Mae Sai, Thailand: Schooled as a monk and now hailed a hero, football coach Ekkapol Chantawong is one of several stateless members of the "Wild Boars", a team whose survival after days trapped in a flooded Thai cave fixated a country that does not recognise them as citizens.
Coach Ek, the 25-year-old who was among the last to emerge from the cave on Tuesday, has been lauded for keeping the the young footballers - aged 11-16 - calm as starvation loomed in the dark.
He was the only adult with the boys when they entered the cave on June 23 until they were found nine days later by British divers on a muddy bank deep inside the cave complex.
As he awaited his turn to undertake the dangerous exit from the Tham Luang complex, Thais on the outside celebrated him as a modest, devout and duty-bound member of the Mae Sai community.
"From all the parents, please take care of all the children.

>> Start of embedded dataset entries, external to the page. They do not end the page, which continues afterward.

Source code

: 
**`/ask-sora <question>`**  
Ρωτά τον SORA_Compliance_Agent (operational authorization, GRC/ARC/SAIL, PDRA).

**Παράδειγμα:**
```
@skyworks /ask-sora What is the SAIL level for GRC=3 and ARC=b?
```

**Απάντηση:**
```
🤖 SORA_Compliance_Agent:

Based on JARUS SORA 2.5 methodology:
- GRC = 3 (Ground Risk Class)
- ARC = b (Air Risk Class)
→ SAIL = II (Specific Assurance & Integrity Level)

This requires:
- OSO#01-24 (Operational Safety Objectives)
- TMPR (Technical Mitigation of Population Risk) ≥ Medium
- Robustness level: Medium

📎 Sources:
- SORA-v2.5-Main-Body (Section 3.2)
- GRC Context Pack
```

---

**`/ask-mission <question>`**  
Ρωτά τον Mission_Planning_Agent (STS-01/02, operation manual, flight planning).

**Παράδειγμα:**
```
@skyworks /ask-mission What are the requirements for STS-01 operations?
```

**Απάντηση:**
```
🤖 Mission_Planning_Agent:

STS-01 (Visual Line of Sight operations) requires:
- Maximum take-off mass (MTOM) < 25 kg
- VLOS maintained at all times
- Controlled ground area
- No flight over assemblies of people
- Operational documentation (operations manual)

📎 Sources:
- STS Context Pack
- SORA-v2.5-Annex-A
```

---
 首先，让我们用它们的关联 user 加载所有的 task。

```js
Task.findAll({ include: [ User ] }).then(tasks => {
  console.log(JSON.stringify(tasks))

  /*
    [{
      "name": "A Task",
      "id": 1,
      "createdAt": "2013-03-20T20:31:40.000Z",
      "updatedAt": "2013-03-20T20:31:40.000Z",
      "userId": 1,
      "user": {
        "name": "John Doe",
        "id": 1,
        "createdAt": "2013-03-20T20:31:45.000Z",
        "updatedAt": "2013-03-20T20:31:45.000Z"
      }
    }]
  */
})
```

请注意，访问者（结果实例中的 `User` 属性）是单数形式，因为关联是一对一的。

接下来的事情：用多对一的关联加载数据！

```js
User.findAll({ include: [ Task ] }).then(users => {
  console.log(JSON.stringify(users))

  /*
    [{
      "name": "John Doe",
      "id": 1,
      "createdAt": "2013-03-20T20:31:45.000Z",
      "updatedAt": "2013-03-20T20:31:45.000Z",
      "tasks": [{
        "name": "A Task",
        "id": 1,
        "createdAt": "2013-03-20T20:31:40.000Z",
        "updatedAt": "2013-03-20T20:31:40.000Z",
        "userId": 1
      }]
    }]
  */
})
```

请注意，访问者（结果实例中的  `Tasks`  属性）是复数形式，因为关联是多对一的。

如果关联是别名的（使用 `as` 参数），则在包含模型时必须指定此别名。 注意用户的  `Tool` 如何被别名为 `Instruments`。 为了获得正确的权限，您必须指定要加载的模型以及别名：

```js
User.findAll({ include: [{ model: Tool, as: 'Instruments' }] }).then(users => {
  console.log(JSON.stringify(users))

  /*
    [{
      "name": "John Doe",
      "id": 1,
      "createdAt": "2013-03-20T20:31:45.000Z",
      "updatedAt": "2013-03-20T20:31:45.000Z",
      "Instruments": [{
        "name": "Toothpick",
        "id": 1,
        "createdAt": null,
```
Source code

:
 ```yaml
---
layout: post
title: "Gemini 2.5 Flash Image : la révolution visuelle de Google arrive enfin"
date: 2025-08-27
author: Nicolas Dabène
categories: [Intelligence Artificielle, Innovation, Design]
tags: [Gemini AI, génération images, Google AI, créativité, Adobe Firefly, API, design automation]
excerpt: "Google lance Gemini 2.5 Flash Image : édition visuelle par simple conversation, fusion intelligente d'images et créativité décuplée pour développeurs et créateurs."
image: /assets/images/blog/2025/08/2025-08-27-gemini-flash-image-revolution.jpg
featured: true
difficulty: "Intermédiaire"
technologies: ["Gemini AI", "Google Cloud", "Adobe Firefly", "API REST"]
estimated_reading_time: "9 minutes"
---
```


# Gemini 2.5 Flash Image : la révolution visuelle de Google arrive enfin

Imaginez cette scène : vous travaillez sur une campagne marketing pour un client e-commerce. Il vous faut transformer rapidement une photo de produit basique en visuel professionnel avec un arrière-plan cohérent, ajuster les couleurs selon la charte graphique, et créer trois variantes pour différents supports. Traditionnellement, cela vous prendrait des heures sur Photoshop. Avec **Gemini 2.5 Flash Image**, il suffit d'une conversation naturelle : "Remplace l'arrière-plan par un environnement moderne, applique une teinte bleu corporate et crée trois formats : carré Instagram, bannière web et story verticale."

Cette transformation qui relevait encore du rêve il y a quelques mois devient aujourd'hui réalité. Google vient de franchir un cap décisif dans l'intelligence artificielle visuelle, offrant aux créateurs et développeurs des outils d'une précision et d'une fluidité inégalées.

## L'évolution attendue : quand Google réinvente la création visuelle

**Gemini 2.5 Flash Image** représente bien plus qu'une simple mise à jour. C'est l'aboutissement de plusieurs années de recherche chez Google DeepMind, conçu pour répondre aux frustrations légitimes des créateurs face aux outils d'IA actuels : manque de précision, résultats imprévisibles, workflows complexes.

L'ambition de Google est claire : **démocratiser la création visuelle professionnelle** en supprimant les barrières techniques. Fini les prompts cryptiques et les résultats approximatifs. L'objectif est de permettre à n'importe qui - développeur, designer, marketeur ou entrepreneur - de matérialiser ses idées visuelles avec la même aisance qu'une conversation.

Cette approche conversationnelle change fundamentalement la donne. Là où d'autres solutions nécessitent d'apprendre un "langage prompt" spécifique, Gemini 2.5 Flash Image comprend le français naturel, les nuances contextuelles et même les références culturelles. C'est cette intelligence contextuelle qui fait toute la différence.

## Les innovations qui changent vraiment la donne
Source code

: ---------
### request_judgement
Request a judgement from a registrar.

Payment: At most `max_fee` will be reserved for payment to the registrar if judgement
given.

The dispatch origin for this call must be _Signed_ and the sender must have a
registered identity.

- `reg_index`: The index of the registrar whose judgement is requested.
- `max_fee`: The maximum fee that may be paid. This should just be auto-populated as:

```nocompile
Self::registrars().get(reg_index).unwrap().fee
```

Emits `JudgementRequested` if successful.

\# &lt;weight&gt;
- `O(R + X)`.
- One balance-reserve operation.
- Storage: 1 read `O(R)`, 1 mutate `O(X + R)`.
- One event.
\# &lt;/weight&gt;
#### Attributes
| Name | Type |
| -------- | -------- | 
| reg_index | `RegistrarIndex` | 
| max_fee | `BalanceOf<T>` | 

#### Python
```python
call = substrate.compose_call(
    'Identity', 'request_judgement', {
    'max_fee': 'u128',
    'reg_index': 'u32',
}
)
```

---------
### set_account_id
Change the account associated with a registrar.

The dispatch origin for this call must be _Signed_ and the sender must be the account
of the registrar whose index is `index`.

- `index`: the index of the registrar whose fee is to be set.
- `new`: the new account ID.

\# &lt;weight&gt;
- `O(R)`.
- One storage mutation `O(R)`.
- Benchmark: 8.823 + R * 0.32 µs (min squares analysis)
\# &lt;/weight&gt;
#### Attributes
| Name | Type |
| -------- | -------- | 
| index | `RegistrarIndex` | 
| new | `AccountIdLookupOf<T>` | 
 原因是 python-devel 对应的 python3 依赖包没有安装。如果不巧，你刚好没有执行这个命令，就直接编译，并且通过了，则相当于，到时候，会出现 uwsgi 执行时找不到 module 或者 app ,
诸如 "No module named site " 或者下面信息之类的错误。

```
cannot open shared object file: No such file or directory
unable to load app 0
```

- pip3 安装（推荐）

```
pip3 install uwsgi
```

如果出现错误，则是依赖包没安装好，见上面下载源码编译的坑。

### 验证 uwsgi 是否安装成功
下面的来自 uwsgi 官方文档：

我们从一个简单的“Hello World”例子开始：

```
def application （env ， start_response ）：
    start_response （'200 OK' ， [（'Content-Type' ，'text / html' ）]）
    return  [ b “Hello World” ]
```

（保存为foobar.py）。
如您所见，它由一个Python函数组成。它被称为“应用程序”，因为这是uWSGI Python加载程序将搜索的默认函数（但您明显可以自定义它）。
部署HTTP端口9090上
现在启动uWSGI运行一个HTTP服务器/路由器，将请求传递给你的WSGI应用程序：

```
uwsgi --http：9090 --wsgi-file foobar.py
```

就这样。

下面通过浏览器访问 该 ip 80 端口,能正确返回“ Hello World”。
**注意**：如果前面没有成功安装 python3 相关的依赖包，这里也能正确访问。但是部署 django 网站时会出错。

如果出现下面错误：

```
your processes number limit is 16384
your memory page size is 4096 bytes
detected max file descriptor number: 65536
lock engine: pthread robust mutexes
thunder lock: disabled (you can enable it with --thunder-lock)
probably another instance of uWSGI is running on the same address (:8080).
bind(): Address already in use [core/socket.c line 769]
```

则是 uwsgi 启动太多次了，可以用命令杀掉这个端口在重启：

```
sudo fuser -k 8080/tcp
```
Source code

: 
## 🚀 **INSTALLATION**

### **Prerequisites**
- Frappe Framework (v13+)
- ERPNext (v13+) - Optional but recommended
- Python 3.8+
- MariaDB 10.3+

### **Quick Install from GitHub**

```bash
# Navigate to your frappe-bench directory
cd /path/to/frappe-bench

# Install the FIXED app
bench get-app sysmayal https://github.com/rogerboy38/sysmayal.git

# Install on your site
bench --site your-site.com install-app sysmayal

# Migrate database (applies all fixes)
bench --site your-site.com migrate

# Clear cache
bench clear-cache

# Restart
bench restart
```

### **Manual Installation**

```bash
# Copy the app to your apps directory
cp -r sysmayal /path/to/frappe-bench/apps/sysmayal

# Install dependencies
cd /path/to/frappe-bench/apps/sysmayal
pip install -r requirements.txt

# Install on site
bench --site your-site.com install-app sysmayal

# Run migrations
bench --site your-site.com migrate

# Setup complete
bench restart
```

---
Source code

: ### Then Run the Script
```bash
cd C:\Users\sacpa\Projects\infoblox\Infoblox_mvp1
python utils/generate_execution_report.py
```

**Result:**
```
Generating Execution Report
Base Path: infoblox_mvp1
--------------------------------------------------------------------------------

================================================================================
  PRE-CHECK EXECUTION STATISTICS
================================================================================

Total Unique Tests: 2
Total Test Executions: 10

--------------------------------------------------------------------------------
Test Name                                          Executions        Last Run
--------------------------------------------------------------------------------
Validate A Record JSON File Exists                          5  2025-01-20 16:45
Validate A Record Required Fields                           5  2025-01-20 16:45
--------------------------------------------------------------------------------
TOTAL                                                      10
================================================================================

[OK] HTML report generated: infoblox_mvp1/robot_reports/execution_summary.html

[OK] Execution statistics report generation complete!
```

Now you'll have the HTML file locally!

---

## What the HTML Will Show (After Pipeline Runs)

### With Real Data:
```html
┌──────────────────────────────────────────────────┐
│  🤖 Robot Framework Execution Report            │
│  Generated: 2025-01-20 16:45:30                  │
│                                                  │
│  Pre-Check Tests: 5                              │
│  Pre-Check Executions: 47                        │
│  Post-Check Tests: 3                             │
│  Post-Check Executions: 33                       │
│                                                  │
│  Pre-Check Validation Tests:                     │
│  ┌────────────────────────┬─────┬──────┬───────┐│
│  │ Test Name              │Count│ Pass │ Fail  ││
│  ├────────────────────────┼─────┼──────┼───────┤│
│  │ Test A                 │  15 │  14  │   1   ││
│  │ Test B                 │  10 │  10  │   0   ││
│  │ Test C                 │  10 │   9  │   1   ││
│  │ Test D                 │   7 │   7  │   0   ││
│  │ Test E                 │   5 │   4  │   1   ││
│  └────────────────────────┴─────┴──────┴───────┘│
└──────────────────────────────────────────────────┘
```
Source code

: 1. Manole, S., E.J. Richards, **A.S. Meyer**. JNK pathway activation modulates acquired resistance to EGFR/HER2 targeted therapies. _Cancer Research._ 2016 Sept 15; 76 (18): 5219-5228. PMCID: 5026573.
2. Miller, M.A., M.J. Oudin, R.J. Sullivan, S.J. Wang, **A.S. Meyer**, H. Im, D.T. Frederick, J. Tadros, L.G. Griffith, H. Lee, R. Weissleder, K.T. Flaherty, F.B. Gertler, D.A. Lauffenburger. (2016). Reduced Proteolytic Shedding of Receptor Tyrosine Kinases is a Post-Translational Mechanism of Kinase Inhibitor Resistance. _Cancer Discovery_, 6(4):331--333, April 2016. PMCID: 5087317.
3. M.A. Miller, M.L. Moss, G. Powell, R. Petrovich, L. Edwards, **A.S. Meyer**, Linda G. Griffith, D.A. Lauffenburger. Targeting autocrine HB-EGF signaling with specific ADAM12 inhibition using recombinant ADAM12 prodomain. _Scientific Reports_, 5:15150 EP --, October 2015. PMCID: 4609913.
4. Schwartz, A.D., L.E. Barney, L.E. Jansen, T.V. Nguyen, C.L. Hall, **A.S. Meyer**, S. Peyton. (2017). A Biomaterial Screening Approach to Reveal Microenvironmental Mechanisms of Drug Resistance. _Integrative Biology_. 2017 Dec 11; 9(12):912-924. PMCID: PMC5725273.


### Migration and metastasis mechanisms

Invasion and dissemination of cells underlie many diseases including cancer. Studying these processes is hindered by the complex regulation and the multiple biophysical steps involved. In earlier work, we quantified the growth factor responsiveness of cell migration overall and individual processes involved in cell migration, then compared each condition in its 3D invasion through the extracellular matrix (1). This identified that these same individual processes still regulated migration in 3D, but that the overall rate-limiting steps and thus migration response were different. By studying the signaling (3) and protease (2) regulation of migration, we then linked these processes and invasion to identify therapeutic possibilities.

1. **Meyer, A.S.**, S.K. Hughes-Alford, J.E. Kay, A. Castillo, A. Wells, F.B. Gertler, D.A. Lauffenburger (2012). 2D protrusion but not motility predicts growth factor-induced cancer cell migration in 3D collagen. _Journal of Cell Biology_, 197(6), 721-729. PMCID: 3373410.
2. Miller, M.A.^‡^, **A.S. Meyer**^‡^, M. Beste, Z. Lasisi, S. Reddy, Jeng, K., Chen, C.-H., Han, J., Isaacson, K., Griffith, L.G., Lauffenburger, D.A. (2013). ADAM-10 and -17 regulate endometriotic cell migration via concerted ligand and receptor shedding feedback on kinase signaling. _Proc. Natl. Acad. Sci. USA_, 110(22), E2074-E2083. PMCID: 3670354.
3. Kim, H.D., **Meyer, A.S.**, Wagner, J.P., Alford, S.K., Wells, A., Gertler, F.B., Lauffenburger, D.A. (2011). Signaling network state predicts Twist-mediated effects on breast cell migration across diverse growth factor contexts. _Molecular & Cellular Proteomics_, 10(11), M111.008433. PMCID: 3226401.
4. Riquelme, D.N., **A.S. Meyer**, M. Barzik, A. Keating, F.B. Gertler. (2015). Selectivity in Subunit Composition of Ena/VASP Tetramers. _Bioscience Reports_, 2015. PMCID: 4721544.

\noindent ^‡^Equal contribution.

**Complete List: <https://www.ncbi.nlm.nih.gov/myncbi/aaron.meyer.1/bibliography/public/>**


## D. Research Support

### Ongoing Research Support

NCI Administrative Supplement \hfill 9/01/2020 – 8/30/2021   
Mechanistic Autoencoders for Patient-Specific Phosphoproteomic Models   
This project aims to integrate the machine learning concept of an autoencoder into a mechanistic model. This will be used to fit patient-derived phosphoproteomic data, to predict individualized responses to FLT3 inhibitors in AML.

Don't blame yourself," said a letter to him from the boys' relatives released July 7.
In reply he scrawled a note apologising to the parents, and vowing to take "the very best care of the kids."
The touching note won the hearts of the Thai public - a group to which he is yet to officially belong.
The UNHCR says Thailand is home to around 480,000 stateless people.
Many are from nomadic hill tribes and other ethnic groups who have for centuries lived around Mae Sai, the heart of 'Golden Triangle' - a lawless wedge of land bisecting Thailand, Myanmar, Laos and China.
- 'No nationality. No country' -
Among the stateless are Ek and three of the boys who were trapped in the cave alongside him - Dul, Mark and Tee - the founder of the Wild Boars club Nopparat Khanthavong told AFP.
"To get nationality is the biggest hope for the boys... in the past these boys have problems travelling to play matches outside of Chiang Rai," he added, because of travel restrictions that accompanies their lack of status.
Without passports they are unlikely to be able to take up the invite from Manchester United FC to visit next season.
"They also can't become professional football players because they don't have the (correct) status," he said, adding the process has begun to try to get them nationality.
There are hopes the boys' ordeal will lead to a change of policy.
"The issue of the boys in the cave should give Thailand a wake up call... to grant the stateless nationality," said Pornpen Khongkachonkiet of Amnesty International Thailand.
Coach Ek, who is ethnic Tai Lue, is yet to give his version of the remarkable events of the last few weeks.
A novice monk for several years from the age of 10, Ek left the Buddhist clergy before becoming a full monk in order to look after his grandmother in Mae Sai.
He later became a coach with the Wild Boars.
He is fond of meditation, trekking and the outdoors life, according to monk Ekkapol Chutinaro who roomed with his namesake as a novice.
"We would trek to the jungle, he would always bring a thumb-sized parcel chilli paste and sticky rice and we would stay there for a couple of days," he recalled of his friend.
As a football coach he is regarded as a generous and patient teacher willing to help even the least skilled kids.
But as a citizen of nowhere he can not yet gain his full coaching qualifications.
"He is stateless. No nationality. No country," added Wild Boars' founder Nopparat.